/PioT

Easy Raspberry Pi Internet of Things (PioT) Integrations

Primary LanguageJavaScriptMIT LicenseMIT

PioT

Easy Raspberry Pi Internet of Things (PioT) Integrations

  • Continuously deploy a distributed application to Raspberry Pi's.
  • Easily transfer credentials and automatically configure network connections.
  • Monitor system health.
  • Reliably start one-off and periodic jobs.

Motivation and Principles

The Raspberry Pi platform is a stable, accessible platform to develop IoT applications. Still, deployment involves manually flashing images, configuring network and ssh, and running the app. PioT provides tools to automate this. Developers specify the desired system in configuration and code.

PioT should work with other CI/CD systems and just serves to optimize standard practices for Raspberry Pi's.

Usage

An RPi is provisioned starting from a Raspbian Lite image. We use systemd services to run bootstrap scripts to establish network, update the system, and install common packages. Applications are deployed using additional systemd services, driven by the developer's configuration code.

Applications are deployed as git repositories that contain a .piot.yaml file.

When flashing a new image to an SD card, you specify the application repo and initial network configuration. On boot, the Pi will establish network, download the application repo, and run the application based on the .piot.yaml file.

SystemD Background

Systemd an initialization system for Linux and Raspbian. It coordinates all the services that makes up a running Linux system. Unit files specify how to start resources and services.

Systemd loads units from specific directories. systemctl enable/disable installs units into these directories using symlinks. Units can specify (reverse) dependencies on other units.

Units can be run individually with systemctl start/stop.

To boot the system, SystemD starts a default target unit, and uses the dependency graph to bring up the rest of the system.

OS Image Background

Raspbian is distributed using img files, which contain the raw contents of the boot disk in a file. These files can be mounted in Linux and written to physical media to make it bootable. It's also easy to create a new img by reading back the physical media.

Other operating systems like Ubuntu and Debian provide install images. These files contain a lightweight bootable system that is used to format and set up files on the actual boot disk.

PXE is the standard way to boot new systems from network.
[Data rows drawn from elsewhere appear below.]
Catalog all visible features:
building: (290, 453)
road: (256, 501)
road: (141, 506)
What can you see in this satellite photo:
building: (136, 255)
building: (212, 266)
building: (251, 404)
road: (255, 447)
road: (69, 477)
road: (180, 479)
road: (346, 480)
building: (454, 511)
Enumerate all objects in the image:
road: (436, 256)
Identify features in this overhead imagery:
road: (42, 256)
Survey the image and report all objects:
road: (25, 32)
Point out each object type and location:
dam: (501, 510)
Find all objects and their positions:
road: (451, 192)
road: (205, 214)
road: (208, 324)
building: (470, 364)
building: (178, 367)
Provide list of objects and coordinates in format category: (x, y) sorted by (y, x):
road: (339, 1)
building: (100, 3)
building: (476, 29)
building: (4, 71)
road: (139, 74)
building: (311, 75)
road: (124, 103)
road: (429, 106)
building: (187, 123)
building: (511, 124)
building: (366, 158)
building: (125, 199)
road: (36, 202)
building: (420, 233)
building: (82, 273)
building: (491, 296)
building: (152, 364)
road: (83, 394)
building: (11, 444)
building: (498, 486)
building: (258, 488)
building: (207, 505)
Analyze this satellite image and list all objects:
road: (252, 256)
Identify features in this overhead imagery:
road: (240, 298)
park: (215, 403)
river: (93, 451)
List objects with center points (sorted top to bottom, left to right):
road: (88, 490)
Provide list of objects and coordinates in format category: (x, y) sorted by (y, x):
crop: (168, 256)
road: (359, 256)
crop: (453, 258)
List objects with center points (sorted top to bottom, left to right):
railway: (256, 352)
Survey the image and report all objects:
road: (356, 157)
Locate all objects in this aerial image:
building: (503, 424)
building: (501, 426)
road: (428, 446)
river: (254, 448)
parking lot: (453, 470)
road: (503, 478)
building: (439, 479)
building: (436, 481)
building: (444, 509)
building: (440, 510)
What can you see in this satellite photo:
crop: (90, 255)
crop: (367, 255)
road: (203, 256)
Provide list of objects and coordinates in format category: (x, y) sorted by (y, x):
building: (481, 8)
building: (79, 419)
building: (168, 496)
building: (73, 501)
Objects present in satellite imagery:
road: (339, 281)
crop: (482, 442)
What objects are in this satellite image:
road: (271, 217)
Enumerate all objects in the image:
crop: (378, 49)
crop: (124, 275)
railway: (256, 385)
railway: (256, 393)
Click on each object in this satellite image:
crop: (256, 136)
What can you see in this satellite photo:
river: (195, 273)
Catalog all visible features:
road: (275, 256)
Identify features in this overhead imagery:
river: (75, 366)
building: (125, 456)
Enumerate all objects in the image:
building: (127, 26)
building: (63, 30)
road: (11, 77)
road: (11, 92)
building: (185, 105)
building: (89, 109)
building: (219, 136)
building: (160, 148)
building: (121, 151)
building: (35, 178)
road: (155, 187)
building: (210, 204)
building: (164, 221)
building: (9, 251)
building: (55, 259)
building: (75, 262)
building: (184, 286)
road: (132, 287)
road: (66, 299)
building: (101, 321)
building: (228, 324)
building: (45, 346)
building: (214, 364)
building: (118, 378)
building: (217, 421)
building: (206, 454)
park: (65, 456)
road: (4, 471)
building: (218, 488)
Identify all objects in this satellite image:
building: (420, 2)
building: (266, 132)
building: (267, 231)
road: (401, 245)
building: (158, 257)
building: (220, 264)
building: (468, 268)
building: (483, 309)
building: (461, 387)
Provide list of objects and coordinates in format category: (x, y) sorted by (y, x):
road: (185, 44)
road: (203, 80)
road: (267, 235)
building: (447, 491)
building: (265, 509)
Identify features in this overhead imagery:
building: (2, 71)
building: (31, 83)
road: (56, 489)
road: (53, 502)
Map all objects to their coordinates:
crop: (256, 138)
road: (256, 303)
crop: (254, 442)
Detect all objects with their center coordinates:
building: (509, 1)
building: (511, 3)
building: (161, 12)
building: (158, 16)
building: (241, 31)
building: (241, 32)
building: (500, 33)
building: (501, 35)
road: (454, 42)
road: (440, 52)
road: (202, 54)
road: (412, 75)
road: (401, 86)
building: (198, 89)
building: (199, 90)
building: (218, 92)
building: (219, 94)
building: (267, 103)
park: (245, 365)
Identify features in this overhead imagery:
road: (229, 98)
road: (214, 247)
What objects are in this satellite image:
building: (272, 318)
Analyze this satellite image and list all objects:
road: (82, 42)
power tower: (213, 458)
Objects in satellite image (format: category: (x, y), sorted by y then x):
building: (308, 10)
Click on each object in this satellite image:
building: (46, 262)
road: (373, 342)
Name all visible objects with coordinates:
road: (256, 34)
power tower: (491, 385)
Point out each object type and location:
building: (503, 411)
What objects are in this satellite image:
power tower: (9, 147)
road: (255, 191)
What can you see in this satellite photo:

RPi supports PXE over ethernet.

QEMU can be used to emulate Raspberry Pi images, allowing for easier development of provisioning scripts.

Design

  • PioT.provision writes a new image to boot media, transfers the PioT and application repos to the filesystem, and installs core SystemD services.
  • On boot, the core SystemD services configure network, enable SSH, and install application-specific services.
  • Once enabled, the application-specific services run on boot or whenever specified by the piot.yaml file.

In this way, the application repo runs on top of the core PioT services.